DATA TO USE: Begin

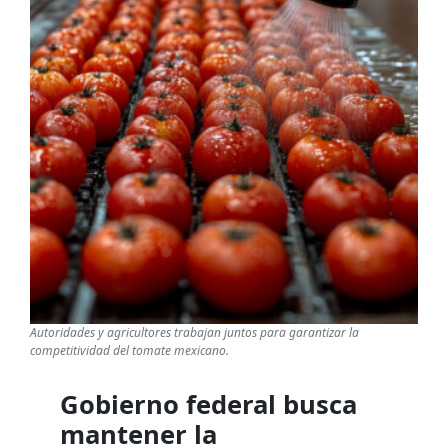
Autoridades y agricultores trabajan juntos para garantizar la
competitividad del tomate mexicano.
Gobierno federal busca
mantener la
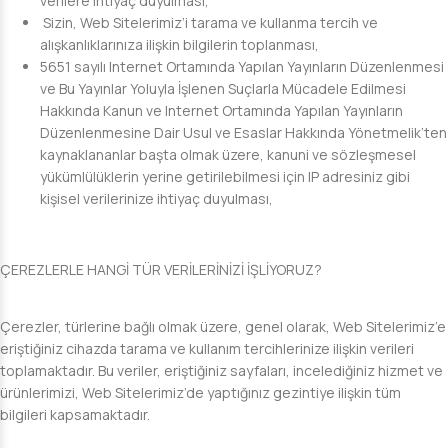
verilere ihtiyaç duyulması,
Sizin, Web Sitelerimiz’i tarama ve kullanma tercih ve
alışkanlıklarınıza ilişkin bilgilerin toplanması,
5651 sayılı Internet Ortamında Yapılan Yayınların Düzenlenmesi
ve Bu Yayınlar Yoluyla İşlenen Suçlarla Mücadele Edilmesi
Hakkında Kanun ve Internet Ortamında Yapılan Yayınların
Düzenlenmesine Dair Usul ve Esaslar Hakkında Yönetmelik’ten
kaynaklananlar başta olmak üzere, kanuni ve sözleşmesel
yükümlülüklerin yerine getirilebilmesi için IP adresiniz gibi
kişisel verilerinize ihtiyaç duyulması,
ÇEREZLERLE HANGİ TÜR VERİLERİNİZİ İŞLİYORUZ?
Çerezler, türlerine bağlı olmak üzere, genel olarak, Web Sitelerimiz’e
eriştiğiniz cihazda tarama ve kullanım tercihlerinize ilişkin verileri
toplamaktadır. Bu veriler, eriştiğiniz sayfaları, incelediğiniz hizmet ve
ürünlerimizi, Web Sitelerimiz’de yaptığınız gezintiye ilişkin tüm
bilgileri kapsamaktadır.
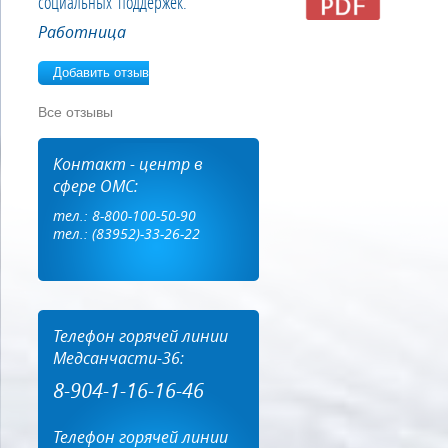
социальных поддержек.
Работница
Добавить отзыв
Все отзывы
Контакт - центр в
сфере ОМС:
тел.: 8-800-100-50-90
тел.: (83952)-33-26-22
Телефон горячей линии
Медсанчасти-36:
8-904-1-16-16-46
Телефон горячей линии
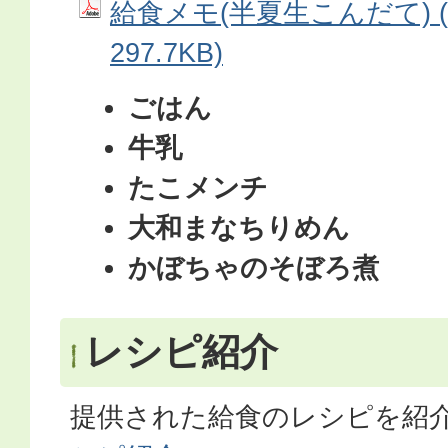
給食メモ(半夏生こんだて) (
297.7KB)
ごはん
牛乳
たこメンチ
大和まなちりめん
かぼちゃのそぼろ煮
レシピ紹介
提供された給食のレシピを紹介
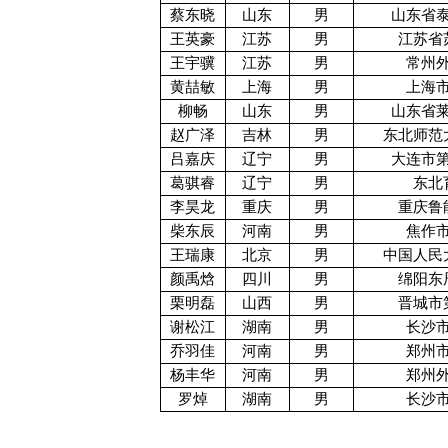
蔡东晓
山东
男
山东省
王英豪
江苏
男
江苏省
王宇骥
江苏
男
常州
黄喆敏
上海
男
上海
柳畅
山东
男
山东省
赵广泽
吉林
男
东北师范
吕嘉庆
辽宁
男
大连市
葛骐睿
辽宁
男
东北
李昊龙
重庆
男
重庆鲁
柴东辰
河南
男
焦作
王瑞康
北京
男
中国人民
颜禹焓
四川
男
绵阳东
栗明磊
山西
男
晋城市
谢松江
湖南
男
长沙
乔羽佳
河南
男
郑州
杨丰华
河南
男
郑州
罗焯
湖南
男
长沙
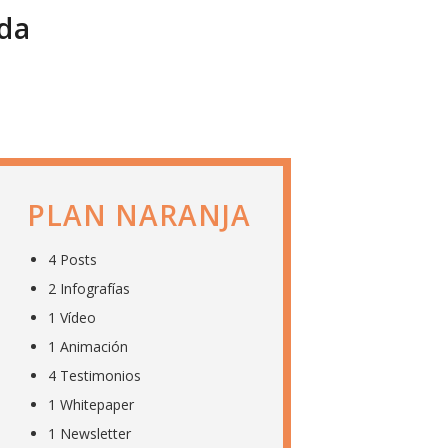
ida
PLAN NARANJA
4 Posts
2 Infografías
1 Vídeo
1 Animación
4 Testimonios
1 Whitepaper
1 Newsletter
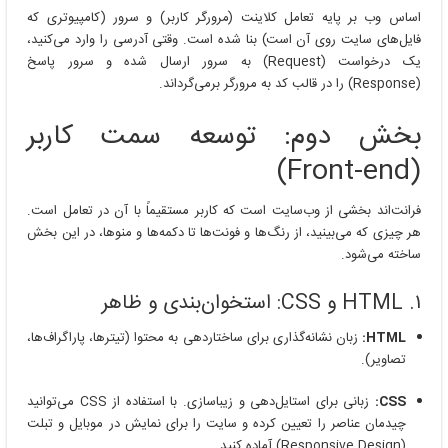
اساس وب بر پایه تعامل کلاینت (مرورگر کاربر) و سرور (کامپیوتری که
فایل‌های سایت روی آن است) بنا شده است. وقتی آدرسی را وارد می‌کنید،
یک درخواست (Request) به سرور ارسال شده و سرور پاسخ
(Response) را در قالب کد به مرورگر برمی‌گرداند.
بخش دوم: توسعه سمت کاربر
(Front-end)
فرانت‌اند بخشی از وب‌سایت است که کاربر مستقیماً با آن در تعامل است.
هر چیزی که می‌بینید، از رنگ‌ها و فونت‌ها تا دکمه‌ها و منوها، در این بخش
ساخته می‌شود.
۱. HTML و CSS: استخوان‌بندی و ظاهر
HTML:
زبان نشانه‌گذاری برای ساختاردهی به محتوا (تیترها، پاراگراف‌ها،
تصاویر).
CSS:
زبانی برای استایل‌دهی و زیباسازی. با استفاده از CSS می‌توانید
چیدمان عناصر را تعیین کرده و سایت را برای نمایش در موبایل و تبلت
(Responsive Design) آماده کنید.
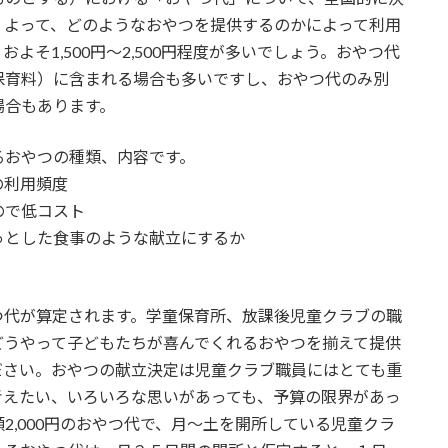
。よって、どのようなおやつを提供するのかによって利用
そ1,500円～2,500円程度が多いでしょう。おやつ代
保育料）に含まれる場合も多いですし、おやつ代のみ別
場合もあります。
おやつの種類、内容です。
の利用頻度
ので低コスト
っとした食事のような献立にするか
代が算定されます。学童保育所、放課後児童クラブの職
どうやって子どもたちが喜んでくれるおやつを揃えて提供
ださい。おやつの献立決定は児童クラブ職員にはとても重
考えたい、いろいろな思いがあっても、予算の限界があっ
2,000円のおやつ代で、月～土を開所している児童クラ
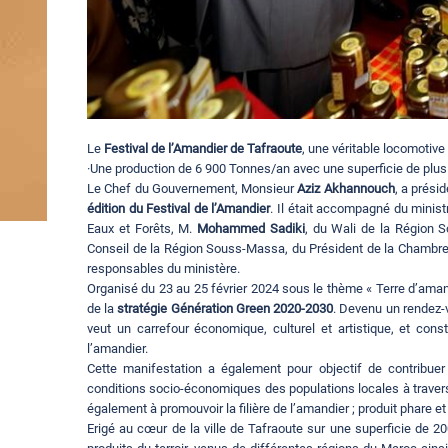
Le
Festival de l’Amandier de Tafraoute
, une véritable locomotive
·Une production de 6 900 Tonnes/an avec une superficie de plus
Le Chef du Gouvernement, Monsieur
Aziz Akhannouch
, a prési
édition du Festival de l’Amandier
. Il était accompagné du minist
Eaux et Forêts, M.
Mohammed Sadiki
, du Wali de la Région 
Conseil de la Région Souss-Massa, du Président de la Chambre d
responsables du ministère.
Organisé du 23 au 25 février 2024 sous le thème « Terre d’amandier
de la
stratégie Génération Green 2020-2030
. Devenu un rendez-v
veut un carrefour économique, culturel et artistique, et con
l’amandier.
Cette manifestation a également pour objectif de contribue
conditions socio-économiques des populations locales à travers l
également à promouvoir la filière de l’amandier ; produit phare et 
Erigé au cœur de la ville de Tafraoute sur une superficie de 20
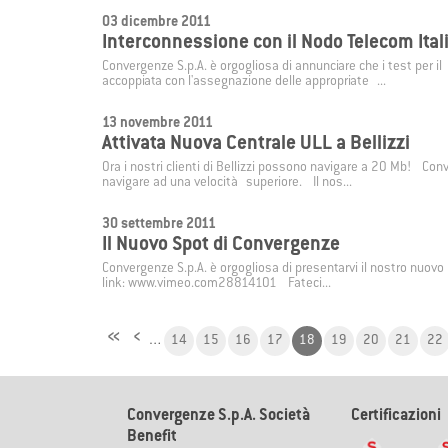
03 dicembre 2011
Interconnessione con il Nodo Telecom Ital
Convergenze S.p.A. è orgogliosa di annunciare che i test per 
accoppiata con l'assegnazione delle appropriate ...
13 novembre 2011
Attivata Nuova Centrale ULL a Bellizzi
Ora i nostri clienti di Bellizzi possono navigare a 20 Mb! Co
navigare ad una velocità superiore. Il nos...
30 settembre 2011
Il Nuovo Spot di Convergenze
Convergenze S.p.A. è orgogliosa di presentarvi il nostro nuovo
link: www.vimeo.com28814101 Fateci...
«
‹
…
14
15
16
17
18
19
20
21
22
Convergenze S.p.A. Società
Certificazioni
Benefit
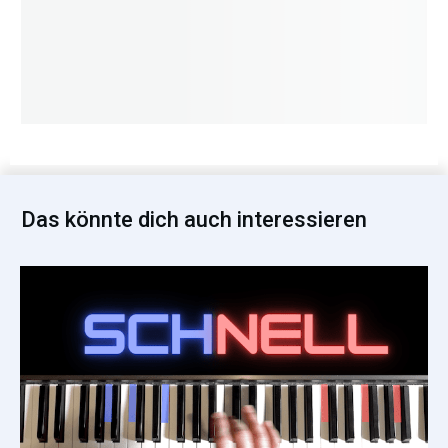
Das könnte dich auch interessieren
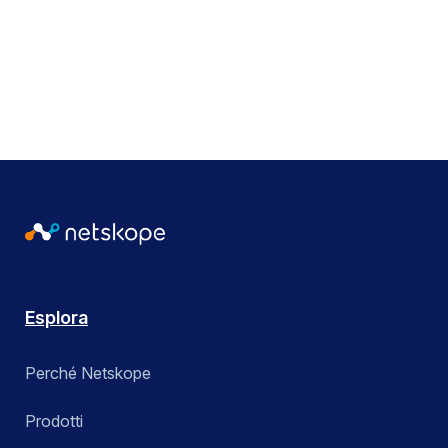
Inviando questo modulo, accetti i
nostri Termini di Utilizzo
e
riconosci la nostra
Dichiarazione sulla Privacy
.
Esplora
Perché Netskope
Prodotti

DATA TO USE: End

§ WHAT IS NEEDED:
An exact transcription of the records above is needed, with no pictures included.

§ WRITTEN SOLUTION:
Autoridades y agricultores trabajan juntos para garantizar la
competitividad del tomate mexicano.
Gobierno federal busca
mantener la
verilere ihtiyaç duyulması,
Sizin, Web Sitelerimiz’i tarama ve kullanma tercih ve
alışkanlıklarınıza ilişkin bilgilerin toplanması,
5651 sayılı Internet Ortamında Yapılan Yayınların Düzenlenmesi
ve Bu Yayınlar Yoluyla İşlenen Suçlarla Mücadele Edilmesi
Hakkında Kanun ve Internet Ortamında Yapılan Yayınların
Düzenlenmesine Dair Usul ve Esaslar Hakkında Yönetmelik’ten
kaynaklananlar başta olmak üzere, kanuni ve sözleşmesel
yükümlülüklerin yerine getirilebilmesi için IP adresiniz gibi
kişisel verilerinize ihtiyaç duyulması,
ÇEREZLERLE HANGİ TÜR VERİLERİNİZİ İŞLİYORUZ?
Çerezler, türlerine bağlı olmak üzere, genel olarak, Web Sitelerimiz’e
eriştiğiniz cihazda tarama ve kullanım tercihlerinize ilişkin verileri
toplamaktadır. Bu veriler, eriştiğiniz sayfaları, incelediğiniz hizmet ve
ürünlerimizi, Web Sitelerimiz’de yaptığınız gezintiye ilişkin tüm
bilgileri kapsamaktadır.
социальных поддержек.
Работница
Добавить отзыв
Все отзывы
Контакт - центр в
сфере ОМС:
тел.: 8-800-100-50-90
тел.: (83952)-33-26-22
Телефон горячей линии
Медсанчасти-36:
8-904-1-16-16-46
Телефон горячей линии
給食メモ(半夏生こんだて) (
297.7KB)
ごはん
牛乳
たこメンチ
大和まなちりめん
かぼちゃのそぼろ煮
レシピ紹介
提供された給食のレシピを紹介
蔡东晓
山东
男
山东省
王英豪
江苏
男
江苏省
王宇骥
江苏
男
常州
黄喆敏
上海
男
上海
柳畅
山东
男
山东省
赵广泽
吉林
男
东北师范
吕嘉庆
辽宁
男
大连市
葛骐睿
辽宁
男
东北
李昊龙
重庆
男
重庆鲁
柴东辰
河南
男
焦作
王瑞康
北京
男
中国人民
颜禹焓
四川
男
绵阳东
栗明磊
山西
男
晋城市
谢松江
湖南
男
长沙
乔羽佳
河南
男
郑州
杨丰华
河南
男
郑州
罗焯
湖南
男
长沙
ida
PLAN NARANJA
4 Posts
2 Infografías
1 Vídeo
1 Animación
4 Testimonios
1 Whitepaper
1 Newsletter
اساس وب بر پایه تعامل کلاینت (مرورگر کاربر) و سرور (کامپیوتری که
فایل‌های سایت روی آن است) بنا شده است. وقتی آدرسی را وارد می‌کنید،
یک درخواست (Request) به سرور ارسال شده و سرور پاسخ
(Response) را در قالب کد به مرورگر برمی‌گرداند.
بخش دوم: توسعه سمت کاربر
(Front-end)
فرانت‌اند بخشی از وب‌سایت است که کاربر مستقیماً با آن در تعامل است.
هر چیزی که می‌بینید، از رنگ‌ها و فونت‌ها تا دکمه‌ها و منوها، در این بخش
ساخته می‌شود.
۱. HTML و CSS: استخوان‌بندی و ظاهر
HTML:
زبان نشانه‌گذاری برای ساختاردهی به محتوا (تیترها، پاراگراف‌ها،
تصاویر).
CSS:
زبانی برای استایل‌دهی و زیباسازی. با استفاده از CSS می‌توانید
چیدمان عناصر را تعیین کرده و سایت را برای نمایش در موبایل و تبلت
(Responsive Design) آماده کنید.
。よって、どのようなおやつを提供するのかによって利用
そ1,500円～2,500円程度が多いでしょう。おやつ代
保育料）に含まれる場合も多いですし、おやつ代のみ別
場合もあります。
おやつの種類、内容です。
の利用頻度
ので低コスト
っとした食事のような献立にするか
代が算定されます。学童保育所、放課後児童クラブの職
どうやって子どもたちが喜んでくれるおやつを揃えて提供
ださい。おやつの献立決定は児童クラブ職員にはとても重
考えたい、いろいろな思いがあっても、予算の限界があっ
2,000円のおやつ代で、月～土を開所している児童クラ
Le
Festival de l’Amandier de Tafraoute
, une véritable locomotive
·Une production de 6 900 Tonnes/an avec une superficie de plus
Le Chef du Gouvernement, Monsieur
Aziz Akhannouch
, a prési
édition du Festival de l’Amandier
. Il était accompagné du minist
Eaux et Forêts, M.
Mohammed Sadiki
, du Wali de la Région 
Conseil de la Région Souss-Massa, du Président de la Chambre d
responsables du ministère.
Organisé du 23 au 25 février 2024 sous le thème « Terre d’amandier
de la
stratégie Génération Green 2020-2030
. Devenu un rendez-v
veut un carrefour économique, culturel et artistique, et con
l’amandier.
Cette manifestation a également pour objectif de contribue
conditions socio-économiques des populations locales à travers l
également à promouvoir la filière de l’amandier ; produit phare et 
Erigé au cœur de la ville de Tafraoute sur une superficie de 20
03 dicembre 2011
Interconnessione con il Nodo Telecom Ital
Convergenze S.p.A. è orgogliosa di annunciare che i test per 
accoppiata con l'assegnazione delle appropriate ...
13 novembre 2011
Attivata Nuova Centrale ULL a Bellizzi
Ora i nostri clienti di Bellizzi possono navigare a 20 Mb! Co
navigare ad una velocità superiore. Il nos...
30 settembre 2011
Il Nuovo Spot di Convergenze
Convergenze S.p.A. è orgogliosa di presentarvi il nostro nuovo
link: www.vimeo.com28814101 Fateci...
«
‹
…
14
15
16
17
18
19
20
21
22
Convergenze S.p.A. Società
Certificazioni
Benefit
Das könnte dich auch interessieren
Inviando questo modulo, accetti i
nostri Termini di Utilizzo
e
riconosci la nostra
Dichiarazione sulla Privacy
.
Esplora
Perché Netskope
Prodotti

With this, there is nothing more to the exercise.